* Exercise instructions *
Nothing but the pictures should be dropped when the records are transcribed word for word.

[Records from a collection]
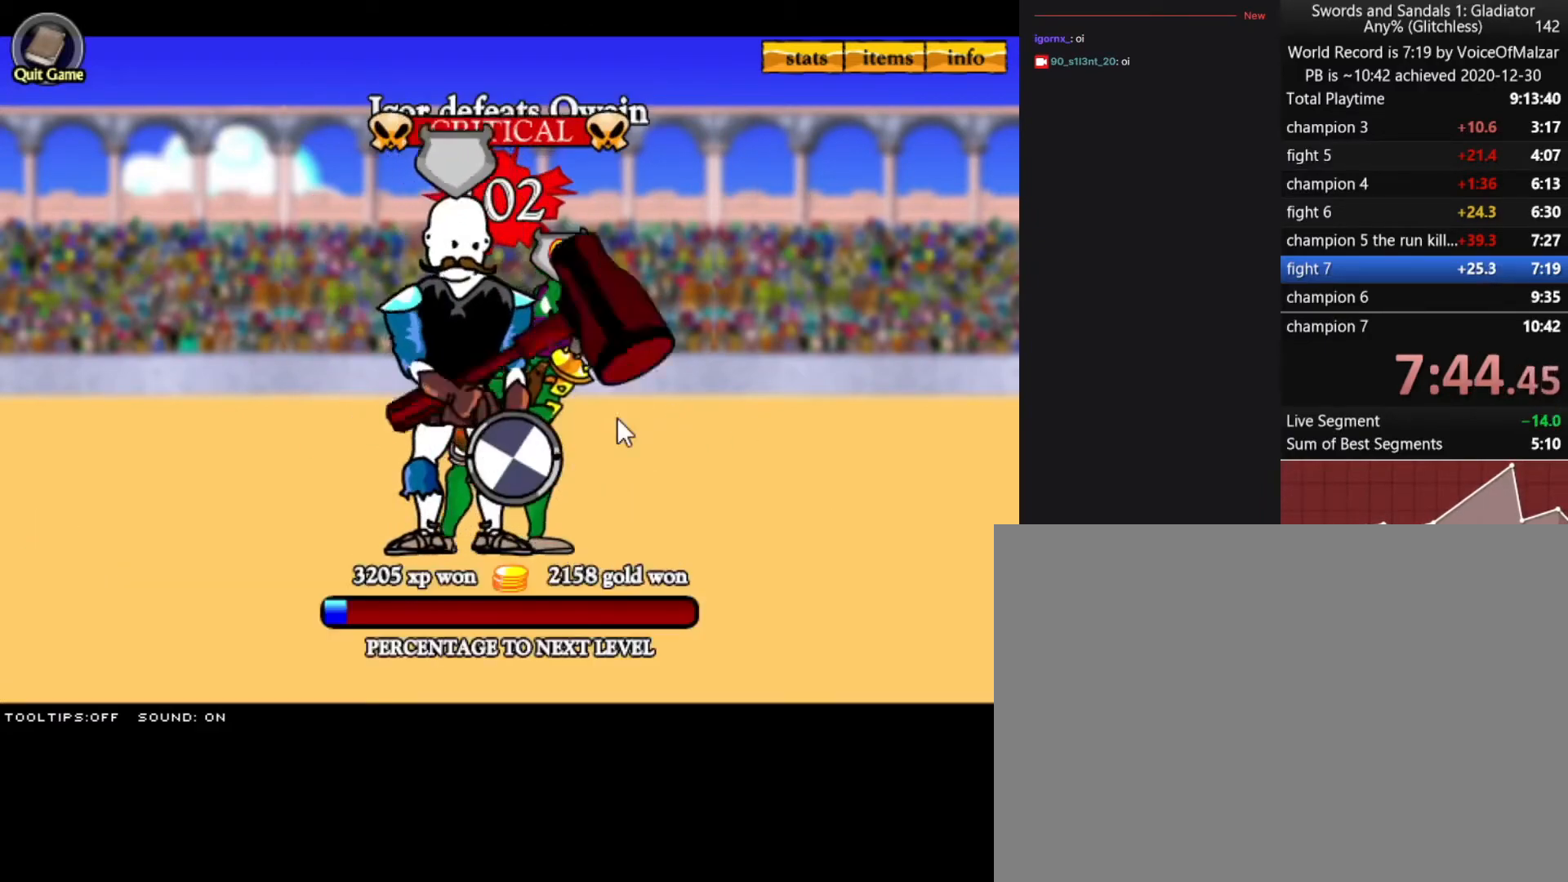
{"keys": [], "mouse": [], "events": [[150, "split", "down"], [250, "split", "up"]]}
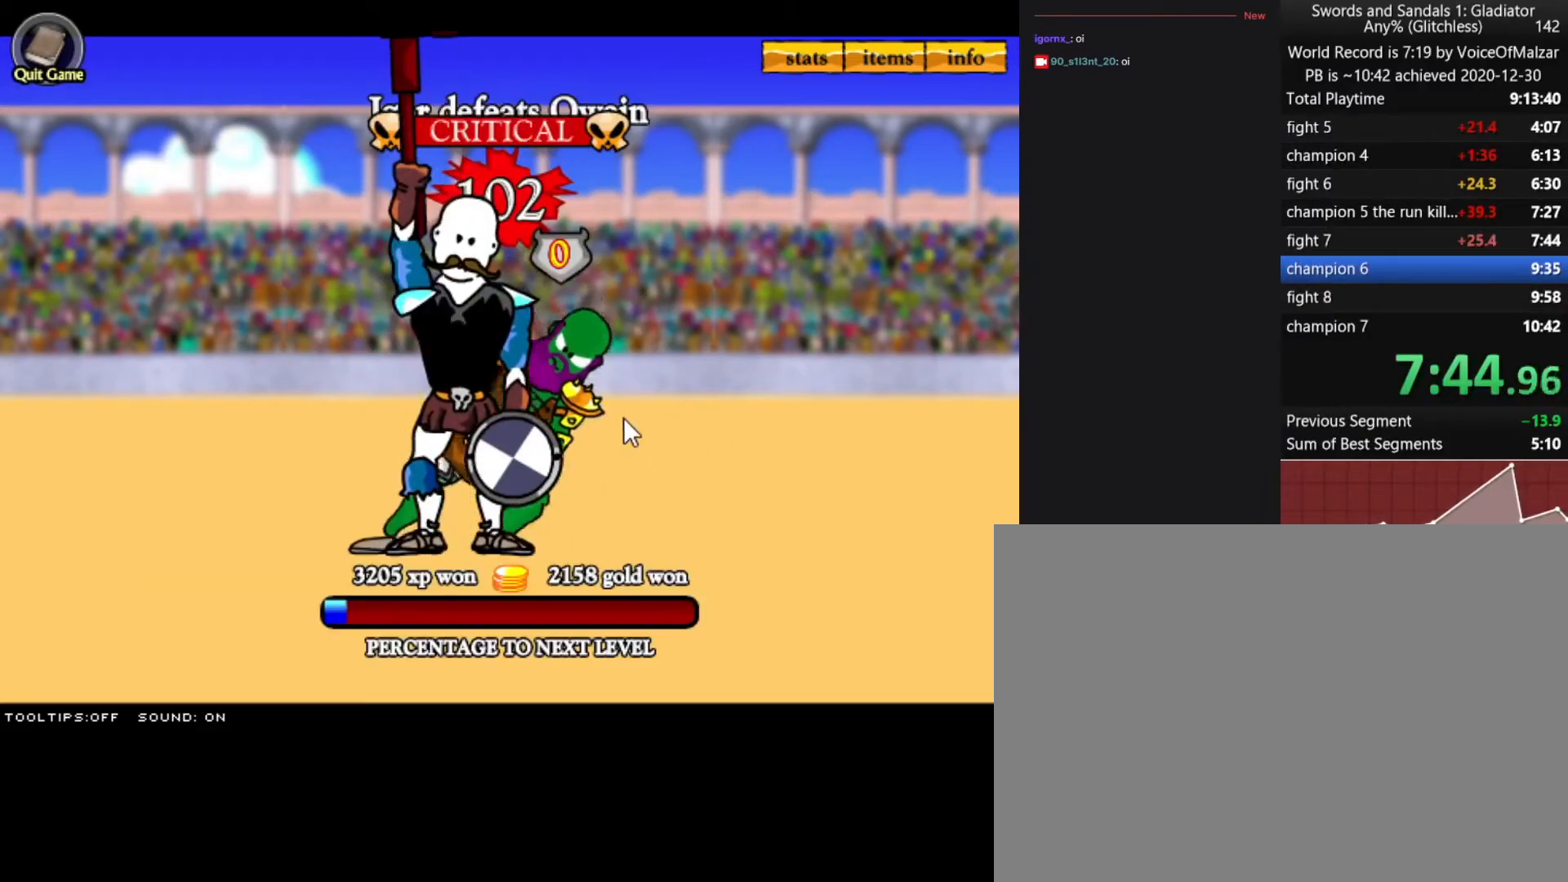
{"keys": [], "mouse": [], "events": []}
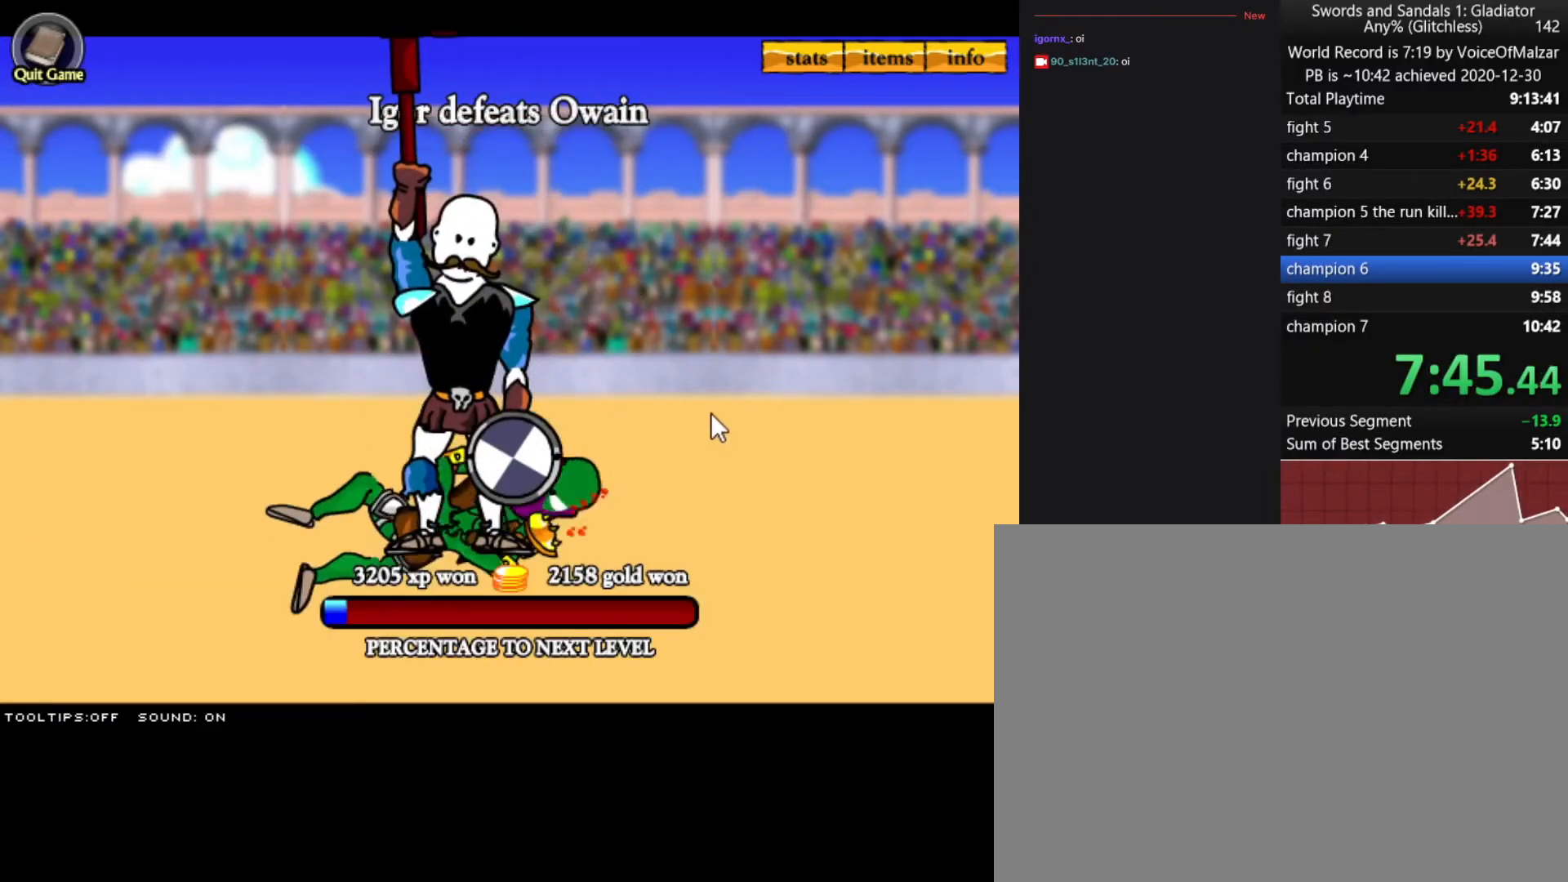
{"keys": [], "mouse": [], "events": []}
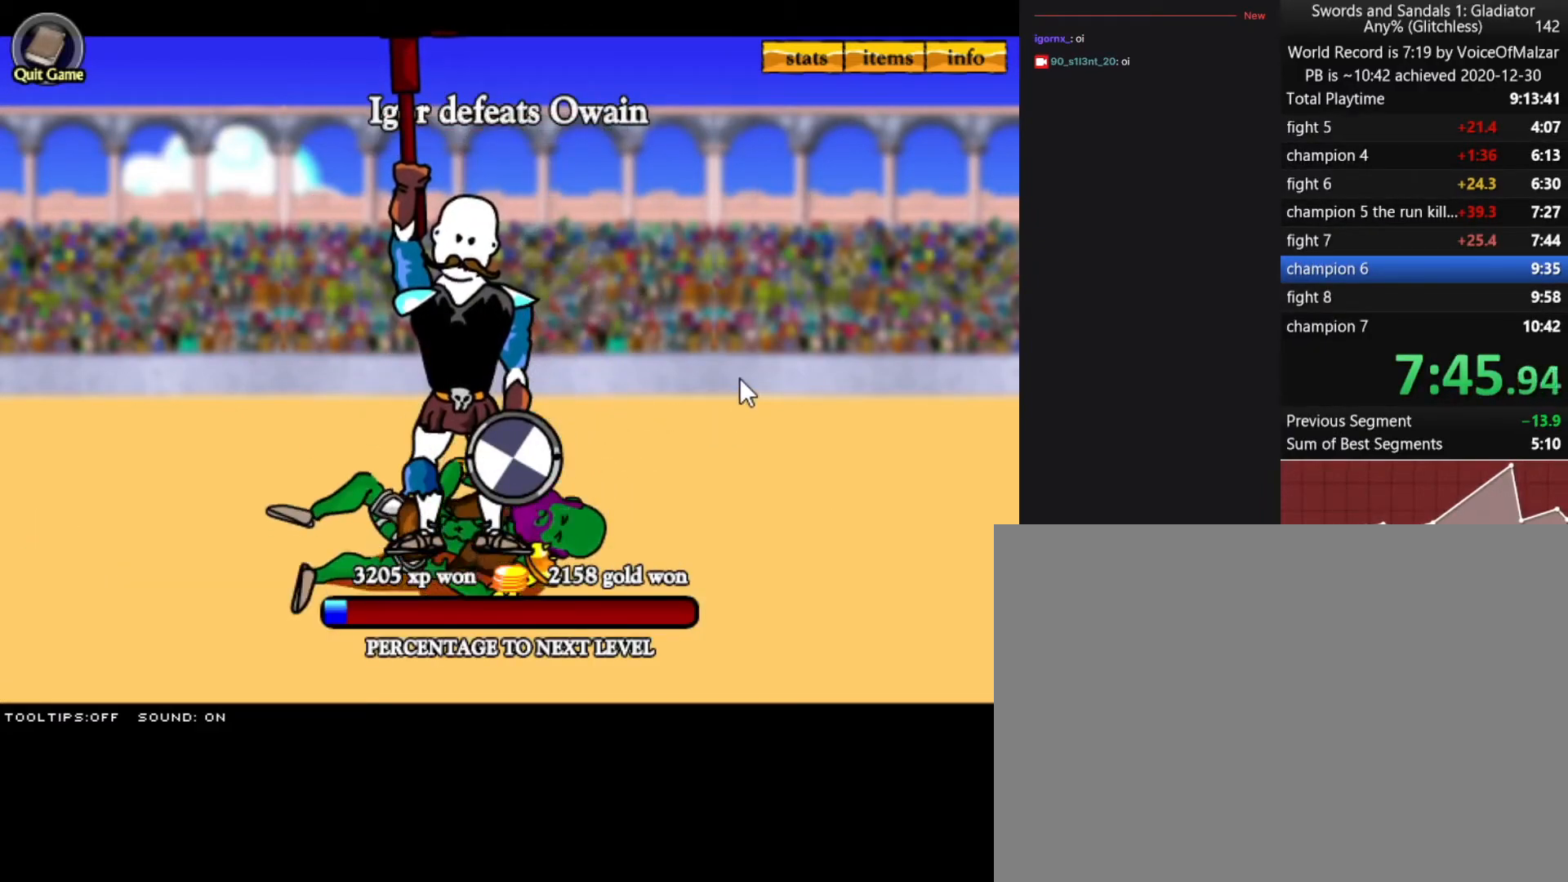
{"keys": [], "mouse": [], "events": []}
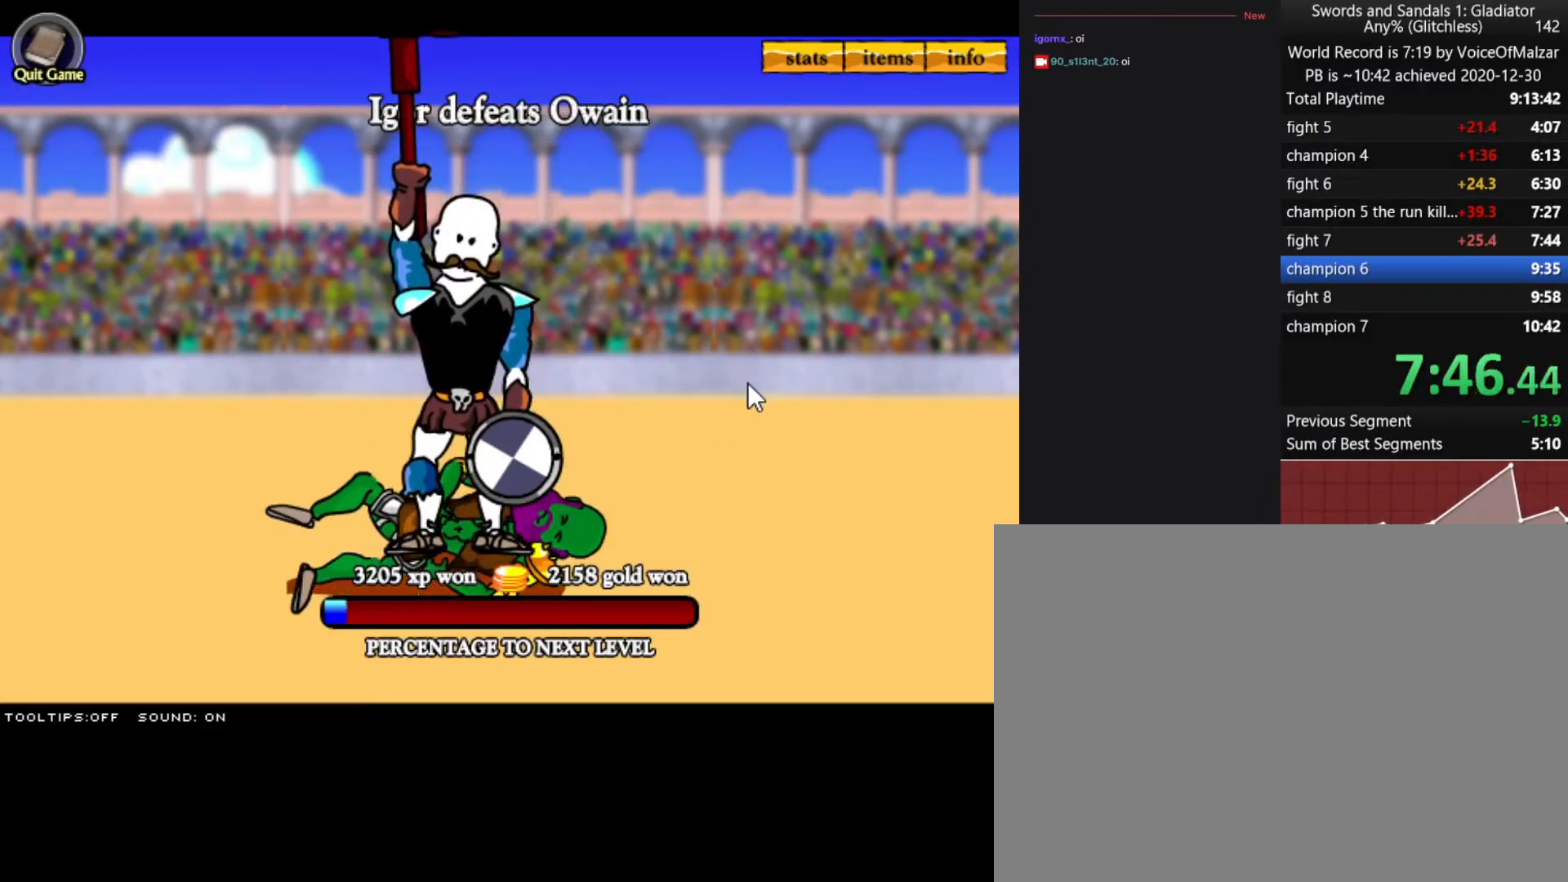
{"keys": [], "mouse": [], "events": []}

* Your solution *
{"keys": [], "mouse": [], "events": [[150, "split", "down"], [250, "split", "up"]]}
{"keys": [], "mouse": [], "events": []}
{"keys": [], "mouse": [], "events": []}
{"keys": [], "mouse": [], "events": []}
{"keys": [], "mouse": [], "events": []}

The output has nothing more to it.